_Work to do:_ Rewrite the rows below, substituting "vernacular name" for every instance of "common name" and keeping everything else unchanged.

_Collected data:_
++++++++++++++++++++
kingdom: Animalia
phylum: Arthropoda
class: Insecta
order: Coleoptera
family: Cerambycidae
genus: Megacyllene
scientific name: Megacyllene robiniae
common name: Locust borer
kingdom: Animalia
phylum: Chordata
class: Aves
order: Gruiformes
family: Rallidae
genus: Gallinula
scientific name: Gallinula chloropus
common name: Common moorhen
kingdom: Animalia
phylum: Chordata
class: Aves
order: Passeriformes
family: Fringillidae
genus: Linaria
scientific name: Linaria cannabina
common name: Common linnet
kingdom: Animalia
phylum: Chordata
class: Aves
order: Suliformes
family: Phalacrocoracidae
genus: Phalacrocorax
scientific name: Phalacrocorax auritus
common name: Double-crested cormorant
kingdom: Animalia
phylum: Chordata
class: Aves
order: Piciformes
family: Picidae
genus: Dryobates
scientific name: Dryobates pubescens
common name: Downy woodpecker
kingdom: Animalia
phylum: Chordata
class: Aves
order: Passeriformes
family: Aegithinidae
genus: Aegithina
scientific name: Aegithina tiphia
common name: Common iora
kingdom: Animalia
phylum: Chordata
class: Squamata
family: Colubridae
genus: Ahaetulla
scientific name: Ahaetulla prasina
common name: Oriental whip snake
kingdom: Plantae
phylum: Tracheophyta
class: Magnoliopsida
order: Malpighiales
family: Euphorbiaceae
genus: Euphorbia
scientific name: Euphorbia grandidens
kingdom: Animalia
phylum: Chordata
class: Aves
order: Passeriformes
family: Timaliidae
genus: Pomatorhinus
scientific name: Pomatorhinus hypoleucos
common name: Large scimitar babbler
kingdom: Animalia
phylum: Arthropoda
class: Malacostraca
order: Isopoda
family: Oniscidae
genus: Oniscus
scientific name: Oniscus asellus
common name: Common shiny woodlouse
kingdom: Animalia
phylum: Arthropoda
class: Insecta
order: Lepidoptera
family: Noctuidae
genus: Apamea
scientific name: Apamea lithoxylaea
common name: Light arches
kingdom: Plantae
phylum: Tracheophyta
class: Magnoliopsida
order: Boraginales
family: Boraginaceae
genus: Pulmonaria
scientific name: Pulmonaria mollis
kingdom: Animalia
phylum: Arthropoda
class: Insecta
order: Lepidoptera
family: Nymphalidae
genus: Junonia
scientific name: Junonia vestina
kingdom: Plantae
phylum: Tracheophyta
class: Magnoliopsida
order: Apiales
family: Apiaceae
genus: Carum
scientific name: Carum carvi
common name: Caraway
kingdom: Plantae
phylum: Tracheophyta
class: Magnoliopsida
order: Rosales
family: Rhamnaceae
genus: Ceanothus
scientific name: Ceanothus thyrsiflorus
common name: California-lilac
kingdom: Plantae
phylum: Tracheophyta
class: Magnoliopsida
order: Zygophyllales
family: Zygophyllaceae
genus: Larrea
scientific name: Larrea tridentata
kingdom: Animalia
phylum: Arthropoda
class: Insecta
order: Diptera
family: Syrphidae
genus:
++++++++++++++++++++
_Output:_
kingdom: Animalia
phylum: Arthropoda
class: Insecta
order: Coleoptera
family: Cerambycidae
genus: Megacyllene
scientific name: Megacyllene robiniae
vernacular name: Locust borer
kingdom: Animalia
phylum: Chordata
class: Aves
order: Gruiformes
family: Rallidae
genus: Gallinula
scientific name: Gallinula chloropus
vernacular name: Common moorhen
kingdom: Animalia
phylum: Chordata
class: Aves
order: Passeriformes
family: Fringillidae
genus: Linaria
scientific name: Linaria cannabina
vernacular name: Common linnet
kingdom: Animalia
phylum: Chordata
class: Aves
order: Suliformes
family: Phalacrocoracidae
genus: Phalacrocorax
scientific name: Phalacrocorax auritus
vernacular name: Double-crested cormorant
kingdom: Animalia
phylum: Chordata
class: Aves
order: Piciformes
family: Picidae
genus: Dryobates
scientific name: Dryobates pubescens
vernacular name: Downy woodpecker
kingdom: Animalia
phylum: Chordata
class: Aves
order: Passeriformes
family: Aegithinidae
genus: Aegithina
scientific name: Aegithina tiphia
vernacular name: Common iora
kingdom: Animalia
phylum: Chordata
class: Squamata
family: Colubridae
genus: Ahaetulla
scientific name: Ahaetulla prasina
vernacular name: Oriental whip snake
kingdom: Plantae
phylum: Tracheophyta
class: Magnoliopsida
order: Malpighiales
family: Euphorbiaceae
genus: Euphorbia
scientific name: Euphorbia grandidens
kingdom: Animalia
phylum: Chordata
class: Aves
order: Passeriformes
family: Timaliidae
genus: Pomatorhinus
scientific name: Pomatorhinus hypoleucos
vernacular name: Large scimitar babbler
kingdom: Animalia
phylum: Arthropoda
class: Malacostraca
order: Isopoda
family: Oniscidae
genus: Oniscus
scientific name: Oniscus asellus
vernacular name: Common shiny woodlouse
kingdom: Animalia
phylum: Arthropoda
class: Insecta
order: Lepidoptera
family: Noctuidae
genus: Apamea
scientific name: Apamea lithoxylaea
vernacular name: Light arches
kingdom: Plantae
phylum: Tracheophyta
class: Magnoliopsida
order: Boraginales
family: Boraginaceae
genus: Pulmonaria
scientific name: Pulmonaria mollis
kingdom: Animalia
phylum: Arthropoda
class: Insecta
order: Lepidoptera
family: Nymphalidae
genus: Junonia
scientific name: Junonia vestina
kingdom: Plantae
phylum: Tracheophyta
class: Magnoliopsida
order: Apiales
family: Apiaceae
genus: Carum
scientific name: Carum carvi
vernacular name: Caraway
kingdom: Plantae
phylum: Tracheophyta
class: Magnoliopsida
order: Rosales
family: Rhamnaceae
genus: Ceanothus
scientific name: Ceanothus thyrsiflorus
vernacular name: California-lilac
kingdom: Plantae
phylum: Tracheophyta
class: Magnoliopsida
order: Zygophyllales
family: Zygophyllaceae
genus: Larrea
scientific name: Larrea tridentata
kingdom: Animalia
phylum: Arthropoda
class: Insecta
order: Diptera
family: Syrphidae
genus:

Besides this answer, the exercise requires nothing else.